▶ WRITTEN INSTRUCTION
Please express every line of the data below as a Markdown table with two columns, Number and Text. Give each line its own row number and leave out blank lines.

>> Start

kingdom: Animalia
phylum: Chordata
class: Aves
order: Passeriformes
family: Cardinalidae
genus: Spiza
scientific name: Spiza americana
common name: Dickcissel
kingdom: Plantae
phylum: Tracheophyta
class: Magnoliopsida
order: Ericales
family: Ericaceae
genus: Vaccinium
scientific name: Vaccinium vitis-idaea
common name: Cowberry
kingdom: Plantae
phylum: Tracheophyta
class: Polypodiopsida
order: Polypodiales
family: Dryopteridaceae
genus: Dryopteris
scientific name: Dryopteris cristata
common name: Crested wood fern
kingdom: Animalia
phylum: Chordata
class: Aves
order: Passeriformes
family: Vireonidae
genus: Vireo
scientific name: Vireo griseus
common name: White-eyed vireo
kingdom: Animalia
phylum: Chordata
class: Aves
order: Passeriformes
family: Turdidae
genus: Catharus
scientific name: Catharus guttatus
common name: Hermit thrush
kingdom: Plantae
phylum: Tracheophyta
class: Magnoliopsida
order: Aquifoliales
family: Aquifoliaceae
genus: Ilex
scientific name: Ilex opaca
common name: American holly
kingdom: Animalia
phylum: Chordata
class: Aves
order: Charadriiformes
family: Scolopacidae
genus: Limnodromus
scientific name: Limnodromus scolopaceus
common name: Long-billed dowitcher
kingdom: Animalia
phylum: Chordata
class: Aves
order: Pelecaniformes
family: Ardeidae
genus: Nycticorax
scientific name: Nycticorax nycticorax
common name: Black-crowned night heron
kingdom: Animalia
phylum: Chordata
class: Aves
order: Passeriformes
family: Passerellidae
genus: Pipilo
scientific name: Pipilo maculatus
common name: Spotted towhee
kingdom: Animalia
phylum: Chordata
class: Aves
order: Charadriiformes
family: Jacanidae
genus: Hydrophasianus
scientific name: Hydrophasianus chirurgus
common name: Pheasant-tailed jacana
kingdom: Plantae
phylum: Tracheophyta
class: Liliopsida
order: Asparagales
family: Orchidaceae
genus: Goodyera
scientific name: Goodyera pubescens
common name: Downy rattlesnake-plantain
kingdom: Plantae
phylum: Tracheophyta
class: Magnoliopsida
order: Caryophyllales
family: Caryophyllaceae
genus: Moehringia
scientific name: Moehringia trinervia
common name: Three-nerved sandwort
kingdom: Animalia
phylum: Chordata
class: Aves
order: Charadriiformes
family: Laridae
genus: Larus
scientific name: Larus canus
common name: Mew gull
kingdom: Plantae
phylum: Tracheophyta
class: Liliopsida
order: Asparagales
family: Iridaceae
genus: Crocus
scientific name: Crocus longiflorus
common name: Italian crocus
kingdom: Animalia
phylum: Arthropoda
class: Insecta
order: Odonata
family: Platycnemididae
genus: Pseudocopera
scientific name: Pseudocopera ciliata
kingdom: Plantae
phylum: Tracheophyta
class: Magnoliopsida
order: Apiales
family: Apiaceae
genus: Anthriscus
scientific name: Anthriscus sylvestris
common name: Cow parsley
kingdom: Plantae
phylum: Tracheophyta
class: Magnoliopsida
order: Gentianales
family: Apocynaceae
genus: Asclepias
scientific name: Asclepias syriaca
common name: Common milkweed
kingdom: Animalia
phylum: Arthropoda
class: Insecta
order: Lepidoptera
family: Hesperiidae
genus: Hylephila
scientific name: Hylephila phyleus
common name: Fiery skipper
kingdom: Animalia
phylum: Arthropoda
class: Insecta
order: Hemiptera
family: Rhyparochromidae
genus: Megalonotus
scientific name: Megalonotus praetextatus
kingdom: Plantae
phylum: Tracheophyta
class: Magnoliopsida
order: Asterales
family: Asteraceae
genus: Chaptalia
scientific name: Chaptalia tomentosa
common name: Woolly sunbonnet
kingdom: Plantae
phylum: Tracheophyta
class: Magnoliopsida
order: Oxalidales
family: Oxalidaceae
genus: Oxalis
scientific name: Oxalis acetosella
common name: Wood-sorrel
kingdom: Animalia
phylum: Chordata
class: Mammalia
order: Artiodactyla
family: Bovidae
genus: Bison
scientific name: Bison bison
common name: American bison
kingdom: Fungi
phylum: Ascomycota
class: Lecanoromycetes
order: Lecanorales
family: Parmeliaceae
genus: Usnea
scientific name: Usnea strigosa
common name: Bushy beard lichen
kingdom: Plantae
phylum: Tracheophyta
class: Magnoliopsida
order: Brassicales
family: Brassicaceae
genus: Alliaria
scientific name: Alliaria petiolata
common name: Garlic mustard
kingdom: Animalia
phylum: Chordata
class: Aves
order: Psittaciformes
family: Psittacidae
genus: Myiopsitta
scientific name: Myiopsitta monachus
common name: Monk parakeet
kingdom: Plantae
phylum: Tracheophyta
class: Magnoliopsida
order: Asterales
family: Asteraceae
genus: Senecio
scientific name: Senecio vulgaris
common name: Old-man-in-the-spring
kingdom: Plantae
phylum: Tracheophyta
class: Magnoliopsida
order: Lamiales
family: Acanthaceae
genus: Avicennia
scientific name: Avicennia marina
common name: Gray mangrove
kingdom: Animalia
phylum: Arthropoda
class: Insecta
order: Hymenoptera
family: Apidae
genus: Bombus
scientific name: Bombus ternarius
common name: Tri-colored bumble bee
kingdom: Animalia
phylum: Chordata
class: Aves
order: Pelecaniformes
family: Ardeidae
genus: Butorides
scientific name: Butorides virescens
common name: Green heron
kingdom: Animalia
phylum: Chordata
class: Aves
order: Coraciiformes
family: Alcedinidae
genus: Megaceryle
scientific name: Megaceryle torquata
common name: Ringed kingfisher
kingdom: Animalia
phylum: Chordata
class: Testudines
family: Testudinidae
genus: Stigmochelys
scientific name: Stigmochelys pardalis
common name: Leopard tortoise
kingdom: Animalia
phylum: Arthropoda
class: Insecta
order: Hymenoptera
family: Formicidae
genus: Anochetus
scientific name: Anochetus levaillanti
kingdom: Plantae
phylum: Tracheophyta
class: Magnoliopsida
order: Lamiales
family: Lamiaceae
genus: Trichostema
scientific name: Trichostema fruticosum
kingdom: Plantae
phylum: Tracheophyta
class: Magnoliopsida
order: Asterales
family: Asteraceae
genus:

>> End

▶ REPLY
| Number | Text |
|---|---|
| 1 | kingdom: Animalia |
| 2 | phylum: Chordata |
| 3 | class: Aves |
| 4 | order: Passeriformes |
| 5 | family: Cardinalidae |
| 6 | genus: Spiza |
| 7 | scientific name: Spiza americana |
| 8 | common name: Dickcissel |
| 9 | kingdom: Plantae |
| 10 | phylum: Tracheophyta |
| 11 | class: Magnoliopsida |
| 12 | order: Ericales |
| 13 | family: Ericaceae |
| 14 | genus: Vaccinium |
| 15 | scientific name: Vaccinium vitis-idaea |
| 16 | common name: Cowberry |
| 17 | kingdom: Plantae |
| 18 | phylum: Tracheophyta |
| 19 | class: Polypodiopsida |
| 20 | order: Polypodiales |
| 21 | family: Dryopteridaceae |
| 22 | genus: Dryopteris |
| 23 | scientific name: Dryopteris cristata |
| 24 | common name: Crested wood fern |
| 25 | kingdom: Animalia |
| 26 | phylum: Chordata |
| 27 | class: Aves |
| 28 | order: Passeriformes |
| 29 | family: Vireonidae |
| 30 | genus: Vireo |
| 31 | scientific name: Vireo griseus |
| 32 | common name: White-eyed vireo |
| 33 | kingdom: Animalia |
| 34 | phylum: Chordata |
| 35 | class: Aves |
| 36 | order: Passeriformes |
| 37 | family: Turdidae |
| 38 | genus: Catharus |
| 39 | scientific name: Catharus guttatus |
| 40 | common name: Hermit thrush |
| 41 | kingdom: Plantae |
| 42 | phylum: Tracheophyta |
| 43 | class: Magnoliopsida |
| 44 | order: Aquifoliales |
| 45 | family: Aquifoliaceae |
| 46 | genus: Ilex |
| 47 | scientific name: Ilex opaca |
| 48 | common name: American holly |
| 49 | kingdom: Animalia |
| 50 | phylum: Chordata |
| 51 | class: Aves |
| 52 | order: Charadriiformes |
| 53 | family: Scolopacidae |
| 54 | genus: Limnodromus |
| 55 | scientific name: Limnodromus scolopaceus |
| 56 | common name: Long-billed dowitcher |
| 57 | kingdom: Animalia |
| 58 | phylum: Chordata |
| 59 | class: Aves |
| 60 | order: Pelecaniformes |
| 61 | family: Ardeidae |
| 62 | genus: Nycticorax |
| 63 | scientific name: Nycticorax nycticorax |
| 64 | common name: Black-crowned night heron |
| 65 | kingdom: Animalia |
| 66 | phylum: Chordata |
| 67 | class: Aves |
| 68 | order: Passeriformes |
| 69 | family: Passerellidae |
| 70 | genus: Pipilo |
| 71 | scientific name: Pipilo maculatus |
| 72 | common name: Spotted towhee |
| 73 | kingdom: Animalia |
| 74 | phylum: Chordata |
| 75 | class: Aves |
| 76 | order: Charadriiformes |
| 77 | family: Jacanidae |
| 78 | genus: Hydrophasianus |
| 79 | scientific name: Hydrophasianus chirurgus |
| 80 | common name: Pheasant-tailed jacana |
| 81 | kingdom: Plantae |
| 82 | phylum: Tracheophyta |
| 83 | class: Liliopsida |
| 84 | order: Asparagales |
| 85 | family: Orchidaceae |
| 86 | genus: Goodyera |
| 87 | scientific name: Goodyera pubescens |
| 88 | common name: Downy rattlesnake-plantain |
| 89 | kingdom: Plantae |
| 90 | phylum: Tracheophyta |
| 91 | class: Magnoliopsida |
| 92 | order: Caryophyllales |
| 93 | family: Caryophyllaceae |
| 94 | genus: Moehringia |
| 95 | scientific name: Moehringia trinervia |
| 96 | common name: Three-nerved sandwort |
| 97 | kingdom: Animalia |
| 98 | phylum: Chordata |
| 99 | class: Aves |
| 100 | order: Charadriiformes |
| 101 | family: Laridae |
| 102 | genus: Larus |
| 103 | scientific name: Larus canus |
| 104 | common name: Mew gull |
| 105 | kingdom: Plantae |
| 106 | phylum: Tracheophyta |
| 107 | class: Liliopsida |
| 108 | order: Asparagales |
| 109 | family: Iridaceae |
| 110 | genus: Crocus |
| 111 | scientific name: Crocus longiflorus |
| 112 | common name: Italian crocus |
| 113 | kingdom: Animalia |
| 114 | phylum: Arthropoda |
| 115 | class: Insecta |
| 116 | order: Odonata |
| 117 | family: Platycnemididae |
| 118 | genus: Pseudocopera |
| 119 | scientific name: Pseudocopera ciliata |
| 120 | kingdom: Plantae |
| 121 | phylum: Tracheophyta |
| 122 | class: Magnoliopsida |
| 123 | order: Apiales |
| 124 | family: Apiaceae |
| 125 | genus: Anthriscus |
| 126 | scientific name: Anthriscus sylvestris |
| 127 | common name: Cow parsley |
| 128 | kingdom: Plantae |
| 129 | phylum: Tracheophyta |
| 130 | class: Magnoliopsida |
| 131 | order: Gentianales |
| 132 | family: Apocynaceae |
| 133 | genus: Asclepias |
| 134 | scientific name: Asclepias syriaca |
| 135 | common name: Common milkweed |
| 136 | kingdom: Animalia |
| 137 | phylum: Arthropoda |
| 138 | class: Insecta |
| 139 | order: Lepidoptera |
| 140 | family: Hesperiidae |
| 141 | genus: Hylephila |
| 142 | scientific name: Hylephila phyleus |
| 143 | common name: Fiery skipper |
| 144 | kingdom: Animalia |
| 145 | phylum: Arthropoda |
| 146 | class: Insecta |
| 147 | order: Hemiptera |
| 148 | family: Rhyparochromidae |
| 149 | genus: Megalonotus |
| 150 | scientific name: Megalonotus praetextatus |
| 151 | kingdom: Plantae |
| 152 | phylum: Tracheophyta |
| 153 | class: Magnoliopsida |
| 154 | order: Asterales |
| 155 | family: Asteraceae |
| 156 | genus: Chaptalia |
| 157 | scientific name: Chaptalia tomentosa |
| 158 | common name: Woolly sunbonnet |
| 159 | kingdom: Plantae |
| 160 | phylum: Tracheophyta |
| 161 | class: Magnoliopsida |
| 162 | order: Oxalidales |
| 163 | family: Oxalidaceae |
| 164 | genus: Oxalis |
| 165 | scientific name: Oxalis acetosella |
| 166 | common name: Wood-sorrel |
| 167 | kingdom: Animalia |
| 168 | phylum: Chordata |
| 169 | class: Mammalia |
| 170 | order: Artiodactyla |
| 171 | family: Bovidae |
| 172 | genus: Bison |
| 173 | scientific name: Bison bison |
| 174 | common name: American bison |
| 175 | kingdom: Fungi |
| 176 | phylum: Ascomycota |
| 177 | class: Lecanoromycetes |
| 178 | order: Lecanorales |
| 179 | family: Parmeliaceae |
| 180 | genus: Usnea |
| 181 | scientific name: Usnea strigosa |
| 182 | common name: Bushy beard lichen |
| 183 | kingdom: Plantae |
| 184 | phylum: Tracheophyta |
| 185 | class: Magnoliopsida |
| 186 | order: Brassicales |
| 187 | family: Brassicaceae |
| 188 | genus: Alliaria |
| 189 | scientific name: Alliaria petiolata |
| 190 | common name: Garlic mustard |
| 191 | kingdom: Animalia |
| 192 | phylum: Chordata |
| 193 | class: Aves |
| 194 | order: Psittaciformes |
| 195 | family: Psittacidae |
| 196 | genus: Myiopsitta |
| 197 | scientific name: Myiopsitta monachus |
| 198 | common name: Monk parakeet |
| 199 | kingdom: Plantae |
| 200 | phylum: Tracheophyta |
| 201 | class: Magnoliopsida |
| 202 | order: Asterales |
| 203 | family: Asteraceae |
| 204 | genus: Senecio |
| 205 | scientific name: Senecio vulgaris |
| 206 | common name: Old-man-in-the-spring |
| 207 | kingdom: Plantae |
| 208 | phylum: Tracheophyta |
| 209 | class: Magnoliopsida |
| 210 | order: Lamiales |
| 211 | family: Acanthaceae |
| 212 | genus: Avicennia |
| 213 | scientific name: Avicennia marina |
| 214 | common name: Gray mangrove |
| 215 | kingdom: Animalia |
| 216 | phylum: Arthropoda |
| 217 | class: Insecta |
| 218 | order: Hymenoptera |
| 219 | family: Apidae |
| 220 | genus: Bombus |
| 221 | scientific name: Bombus ternarius |
| 222 | common name: Tri-colored bumble bee |
| 223 | kingdom: Animalia |
| 224 | phylum: Chordata |
| 225 | class: Aves |
| 226 | order: Pelecaniformes |
| 227 | family: Ardeidae |
| 228 | genus: Butorides |
| 229 | scientific name: Butorides virescens |
| 230 | common name: Green heron |
| 231 | kingdom: Animalia |
| 232 | phylum: Chordata |
| 233 | class: Aves |
| 234 | order: Coraciiformes |
| 235 | family: Alcedinidae |
| 236 | genus: Megaceryle |
| 237 | scientific name: Megaceryle torquata |
| 238 | common name: Ringed kingfisher |
| 239 | kingdom: Animalia |
| 240 | phylum: Chordata |
| 241 | class: Testudines |
| 242 | family: Testudinidae |
| 243 | genus: Stigmochelys |
| 244 | scientific name: Stigmochelys pardalis |
| 245 | common name: Leopard tortoise |
| 246 | kingdom: Animalia |
| 247 | phylum: Arthropoda |
| 248 | class: Insecta |
| 249 | order: Hymenoptera |
| 250 | family: Formicidae |
| 251 | genus: Anochetus |
| 252 | scientific name: Anochetus levaillanti |
| 253 | kingdom: Plantae |
| 254 | phylum: Tracheophyta |
| 255 | class: Magnoliopsida |
| 256 | order: Lamiales |
| 257 | family: Lamiaceae |
| 258 | genus: Trichostema |
| 259 | scientific name: Trichostema fruticosum |
| 260 | kingdom: Plantae |
| 261 | phylum: Tracheophyta |
| 262 | class: Magnoliopsida |
| 263 | order: Asterales |
| 264 | family: Asteraceae |
| 265 | genus: |